Maimon Stinks!

Solomon Maimon was unkempt. Maimon was dirty. That's what I always protest to W. when he reprimands me for my personal habits. But Maimon was a genius!, W cries. A genius driven out of his home city for daring to philosophise. A beggar-genius, living on alms as he wandered for years, before being offered a position as a live-in tutor.

Was it in those years that Maimon formulated the most decisive criticisms of Kantian thought ever made? Was it then, his begging bowl before him, Kant's three Critiques in his knapsack, that the ideas came to him which, in his final years, he would publish in a series of essays?
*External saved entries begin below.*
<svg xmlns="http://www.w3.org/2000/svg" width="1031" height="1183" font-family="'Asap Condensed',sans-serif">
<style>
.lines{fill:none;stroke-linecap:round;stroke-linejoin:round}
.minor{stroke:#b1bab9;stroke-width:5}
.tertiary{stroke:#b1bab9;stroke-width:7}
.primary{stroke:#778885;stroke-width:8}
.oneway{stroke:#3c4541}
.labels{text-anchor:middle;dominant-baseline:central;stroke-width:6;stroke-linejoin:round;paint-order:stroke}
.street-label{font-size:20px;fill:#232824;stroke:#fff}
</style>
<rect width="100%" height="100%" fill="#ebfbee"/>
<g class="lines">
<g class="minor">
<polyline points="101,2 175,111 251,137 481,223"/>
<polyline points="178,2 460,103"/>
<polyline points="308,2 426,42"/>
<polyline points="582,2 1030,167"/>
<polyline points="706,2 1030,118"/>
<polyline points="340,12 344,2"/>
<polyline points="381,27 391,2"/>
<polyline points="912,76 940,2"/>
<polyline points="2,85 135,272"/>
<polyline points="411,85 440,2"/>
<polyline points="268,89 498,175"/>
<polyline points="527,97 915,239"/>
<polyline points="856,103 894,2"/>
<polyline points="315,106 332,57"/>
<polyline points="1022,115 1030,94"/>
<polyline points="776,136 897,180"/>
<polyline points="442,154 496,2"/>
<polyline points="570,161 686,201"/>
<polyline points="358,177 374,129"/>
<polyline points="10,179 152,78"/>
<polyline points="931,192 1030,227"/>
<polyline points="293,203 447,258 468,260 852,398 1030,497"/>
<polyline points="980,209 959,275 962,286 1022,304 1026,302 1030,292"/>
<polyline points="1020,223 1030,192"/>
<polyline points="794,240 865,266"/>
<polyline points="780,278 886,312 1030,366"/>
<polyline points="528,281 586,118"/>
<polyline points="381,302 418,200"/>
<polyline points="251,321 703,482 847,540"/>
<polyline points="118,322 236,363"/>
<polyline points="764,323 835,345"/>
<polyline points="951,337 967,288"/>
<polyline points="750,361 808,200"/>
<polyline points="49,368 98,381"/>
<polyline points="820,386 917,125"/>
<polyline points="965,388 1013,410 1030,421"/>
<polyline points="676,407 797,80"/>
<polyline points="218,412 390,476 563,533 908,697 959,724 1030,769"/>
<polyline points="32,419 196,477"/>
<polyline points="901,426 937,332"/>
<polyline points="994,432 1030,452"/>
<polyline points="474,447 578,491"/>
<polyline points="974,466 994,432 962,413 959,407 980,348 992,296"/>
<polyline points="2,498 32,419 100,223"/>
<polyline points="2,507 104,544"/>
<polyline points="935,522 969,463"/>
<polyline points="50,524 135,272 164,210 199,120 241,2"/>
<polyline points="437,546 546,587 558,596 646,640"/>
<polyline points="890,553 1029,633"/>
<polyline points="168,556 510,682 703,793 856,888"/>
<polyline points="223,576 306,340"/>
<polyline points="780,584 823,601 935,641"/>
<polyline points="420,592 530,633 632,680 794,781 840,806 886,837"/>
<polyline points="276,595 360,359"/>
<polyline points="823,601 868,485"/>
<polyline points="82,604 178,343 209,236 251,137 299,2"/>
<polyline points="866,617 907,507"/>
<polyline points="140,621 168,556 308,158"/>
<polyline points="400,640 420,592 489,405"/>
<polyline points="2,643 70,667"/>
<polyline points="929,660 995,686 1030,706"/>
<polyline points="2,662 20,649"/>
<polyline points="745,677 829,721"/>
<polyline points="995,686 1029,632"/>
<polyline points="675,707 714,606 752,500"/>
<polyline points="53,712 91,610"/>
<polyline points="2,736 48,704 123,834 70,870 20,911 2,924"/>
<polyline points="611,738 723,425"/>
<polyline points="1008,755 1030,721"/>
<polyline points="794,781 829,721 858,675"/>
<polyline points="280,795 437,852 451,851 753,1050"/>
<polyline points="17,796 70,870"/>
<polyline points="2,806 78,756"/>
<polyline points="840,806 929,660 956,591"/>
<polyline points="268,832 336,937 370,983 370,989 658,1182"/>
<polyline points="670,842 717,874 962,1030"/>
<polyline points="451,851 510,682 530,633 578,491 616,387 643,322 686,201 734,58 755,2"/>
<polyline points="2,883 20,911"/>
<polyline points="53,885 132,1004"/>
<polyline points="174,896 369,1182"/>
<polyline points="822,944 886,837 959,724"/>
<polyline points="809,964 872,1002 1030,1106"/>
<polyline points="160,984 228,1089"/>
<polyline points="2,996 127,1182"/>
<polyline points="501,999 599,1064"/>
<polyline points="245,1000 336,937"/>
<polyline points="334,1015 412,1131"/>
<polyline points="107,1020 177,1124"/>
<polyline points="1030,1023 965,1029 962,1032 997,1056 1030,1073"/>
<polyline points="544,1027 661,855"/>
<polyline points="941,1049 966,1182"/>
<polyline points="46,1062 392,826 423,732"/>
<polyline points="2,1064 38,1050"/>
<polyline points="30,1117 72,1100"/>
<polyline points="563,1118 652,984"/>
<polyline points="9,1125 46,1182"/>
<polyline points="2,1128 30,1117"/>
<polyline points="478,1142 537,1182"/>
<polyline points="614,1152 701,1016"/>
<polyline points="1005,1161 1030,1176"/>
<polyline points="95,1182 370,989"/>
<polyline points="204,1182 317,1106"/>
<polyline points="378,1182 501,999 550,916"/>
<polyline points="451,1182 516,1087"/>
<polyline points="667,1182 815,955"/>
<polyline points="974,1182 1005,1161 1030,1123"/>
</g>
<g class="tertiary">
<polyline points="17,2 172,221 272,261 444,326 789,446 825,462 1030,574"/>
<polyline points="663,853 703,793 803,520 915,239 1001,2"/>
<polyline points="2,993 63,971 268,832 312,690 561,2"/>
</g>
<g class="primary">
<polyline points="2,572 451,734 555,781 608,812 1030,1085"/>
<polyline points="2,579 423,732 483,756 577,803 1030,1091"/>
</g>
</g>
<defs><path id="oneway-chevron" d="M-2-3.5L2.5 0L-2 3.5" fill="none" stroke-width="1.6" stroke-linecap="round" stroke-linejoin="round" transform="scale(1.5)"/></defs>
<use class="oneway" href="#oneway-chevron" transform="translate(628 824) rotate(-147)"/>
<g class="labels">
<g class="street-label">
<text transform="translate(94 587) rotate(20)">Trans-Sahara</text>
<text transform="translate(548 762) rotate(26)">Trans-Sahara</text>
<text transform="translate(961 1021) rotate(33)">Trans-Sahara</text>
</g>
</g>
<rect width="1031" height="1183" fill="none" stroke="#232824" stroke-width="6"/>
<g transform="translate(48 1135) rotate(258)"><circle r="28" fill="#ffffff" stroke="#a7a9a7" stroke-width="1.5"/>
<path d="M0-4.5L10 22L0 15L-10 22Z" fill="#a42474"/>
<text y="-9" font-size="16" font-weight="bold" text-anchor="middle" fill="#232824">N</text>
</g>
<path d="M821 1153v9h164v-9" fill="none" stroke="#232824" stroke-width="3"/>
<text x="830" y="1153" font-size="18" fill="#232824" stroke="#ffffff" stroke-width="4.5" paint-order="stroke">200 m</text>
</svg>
Only Maimon understands me, Kant said, after reading his unkempt admirer’s Transcendental Philosophy in manuscript. And when Kant died, it was suspected that among the causes of his death was Maimon's devastating criticism of his work. How could he, Kant, survive an attach by the ragged philosopher?

But Maimon never succeeded in penetrating academic circles, or even the salons of enlightened Berlin Jews. To them he was of the Ostjude, his manners too rough, his jerks and tics too disconcerting, his speech stammering and garbled. And he was a difficult man, lacking in manners, brusque and intolerant when he should have been diplomatic.

And he smelt awful, everyone said that. Maimon stinks! Get him out of here!: that's what you'd hear in Berlin salons. And out he went, back onto the frozen streets, back outside with the three Critiques in his knapsack. He was an alcoholic, of course. He drank like a madman, W. says. He drank himself to death even when he found employment, even as great essay after essay poured forth from his pen.

Is that what's going to happen to me? Am I going to produce a great stream of books in my final years, which can't be far off?, W. says. He's offered me support, and now he's waiting. He brought me in from the cold, and now he's sitting by expectantly. But he thinks he's going to be disappointed.